At the same time, as more companies use cloud services the cloud has overtaken databases and file servers as the top risk storing sensitive information, according to the Insider Threat Report by data security provider Vormetric. The poll found that 46% of IT decision makers in the U.S. see cloud computing as a top risk.

BYOD Security Solutions

  • Introduce a comprehensive BYOD policy and educate employees about security risks and work habits that safeguard information.
  • Use specialty mobile security solutions that protect corporate data and access to corporate systems – but also respect a user’s privacy.
  • Use the latest smart phone data security. The most common, according to the BYOD & Mobile Security Report, are password protection, remote wiping of data, and encryption.
  • Encourage employees to use the company’s secure network. Bitdefender research showed that while 71% of employed Americans can connect to a secure network provided by an employer, only half of them do.
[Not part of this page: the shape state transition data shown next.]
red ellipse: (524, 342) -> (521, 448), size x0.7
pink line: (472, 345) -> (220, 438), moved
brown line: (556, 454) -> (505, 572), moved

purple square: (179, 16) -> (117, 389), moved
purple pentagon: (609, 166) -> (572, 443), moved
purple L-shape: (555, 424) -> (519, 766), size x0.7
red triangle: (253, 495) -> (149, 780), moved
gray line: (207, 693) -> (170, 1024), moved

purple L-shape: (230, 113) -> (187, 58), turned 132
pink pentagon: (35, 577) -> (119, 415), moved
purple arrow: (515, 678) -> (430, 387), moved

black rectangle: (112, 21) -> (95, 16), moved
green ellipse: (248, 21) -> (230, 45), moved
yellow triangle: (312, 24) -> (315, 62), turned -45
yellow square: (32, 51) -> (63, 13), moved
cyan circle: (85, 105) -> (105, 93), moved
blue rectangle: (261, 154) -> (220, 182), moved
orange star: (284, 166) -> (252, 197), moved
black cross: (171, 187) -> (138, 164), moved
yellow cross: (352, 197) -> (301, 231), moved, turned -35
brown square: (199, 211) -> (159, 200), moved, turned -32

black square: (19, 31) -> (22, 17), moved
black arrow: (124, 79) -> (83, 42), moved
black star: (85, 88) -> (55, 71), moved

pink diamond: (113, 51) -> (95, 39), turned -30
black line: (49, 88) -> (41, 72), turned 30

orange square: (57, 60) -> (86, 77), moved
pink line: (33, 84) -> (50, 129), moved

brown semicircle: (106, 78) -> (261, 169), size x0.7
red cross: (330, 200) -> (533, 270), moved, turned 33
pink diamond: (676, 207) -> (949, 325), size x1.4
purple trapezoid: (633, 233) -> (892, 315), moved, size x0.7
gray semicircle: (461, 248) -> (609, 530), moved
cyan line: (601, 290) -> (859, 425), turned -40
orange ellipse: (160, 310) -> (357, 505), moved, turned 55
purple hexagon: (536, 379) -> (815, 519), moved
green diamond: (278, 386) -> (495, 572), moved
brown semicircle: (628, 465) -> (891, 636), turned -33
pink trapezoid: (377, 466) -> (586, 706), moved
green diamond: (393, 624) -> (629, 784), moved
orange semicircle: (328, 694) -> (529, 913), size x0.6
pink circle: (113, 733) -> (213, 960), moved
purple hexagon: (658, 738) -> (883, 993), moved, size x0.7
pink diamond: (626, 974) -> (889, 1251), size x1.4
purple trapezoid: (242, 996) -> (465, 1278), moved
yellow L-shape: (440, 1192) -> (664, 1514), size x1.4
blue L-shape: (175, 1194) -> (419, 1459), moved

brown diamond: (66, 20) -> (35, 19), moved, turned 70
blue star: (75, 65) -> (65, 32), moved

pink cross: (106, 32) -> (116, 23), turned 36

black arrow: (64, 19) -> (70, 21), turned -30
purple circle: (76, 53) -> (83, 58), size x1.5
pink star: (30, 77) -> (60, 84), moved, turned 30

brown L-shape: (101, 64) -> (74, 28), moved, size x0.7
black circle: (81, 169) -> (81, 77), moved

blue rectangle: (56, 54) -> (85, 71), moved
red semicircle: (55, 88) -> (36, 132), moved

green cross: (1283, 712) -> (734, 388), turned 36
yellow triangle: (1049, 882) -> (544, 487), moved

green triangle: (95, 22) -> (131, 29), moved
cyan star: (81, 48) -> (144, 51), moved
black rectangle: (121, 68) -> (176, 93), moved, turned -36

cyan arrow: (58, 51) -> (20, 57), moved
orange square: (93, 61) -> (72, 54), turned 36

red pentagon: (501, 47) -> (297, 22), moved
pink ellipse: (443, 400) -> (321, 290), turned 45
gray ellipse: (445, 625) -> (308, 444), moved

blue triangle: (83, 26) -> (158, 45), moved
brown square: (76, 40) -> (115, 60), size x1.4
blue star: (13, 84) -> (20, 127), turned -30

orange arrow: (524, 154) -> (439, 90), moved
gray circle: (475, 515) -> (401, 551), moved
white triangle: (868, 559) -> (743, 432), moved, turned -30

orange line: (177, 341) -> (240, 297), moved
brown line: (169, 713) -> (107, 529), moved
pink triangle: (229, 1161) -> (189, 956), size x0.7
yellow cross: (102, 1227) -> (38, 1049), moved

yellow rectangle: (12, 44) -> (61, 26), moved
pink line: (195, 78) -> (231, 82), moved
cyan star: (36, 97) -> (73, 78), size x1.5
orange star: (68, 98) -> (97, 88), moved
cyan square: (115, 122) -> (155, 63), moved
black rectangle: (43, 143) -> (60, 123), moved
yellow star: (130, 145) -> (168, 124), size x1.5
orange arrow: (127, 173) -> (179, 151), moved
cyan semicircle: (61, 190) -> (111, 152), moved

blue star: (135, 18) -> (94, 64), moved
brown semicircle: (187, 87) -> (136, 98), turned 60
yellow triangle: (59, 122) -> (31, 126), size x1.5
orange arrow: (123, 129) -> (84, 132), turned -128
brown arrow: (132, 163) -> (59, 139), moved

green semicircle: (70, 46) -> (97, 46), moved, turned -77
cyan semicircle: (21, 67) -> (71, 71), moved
Cloud Data Security Solutions

  • Don’t store really sensitive information in the cloud, according to an article posted at cio.com.
  • Be clear about your supplier’s cloud data security capabilities. Identify which cyber security responsibilities they will handle and which ones will remain with your organization.
  • The cio.com article recommends an ‘encrypted’ cloud service where local encryption and decryption of files are provided in addition to storage and backup.
  • Utilize basic data loss prevention safeguards including secure passwords and encryption.

Don’t miss commonly overlooked information security practices such as destroying old hard drives. These kinds of safeguards are important too.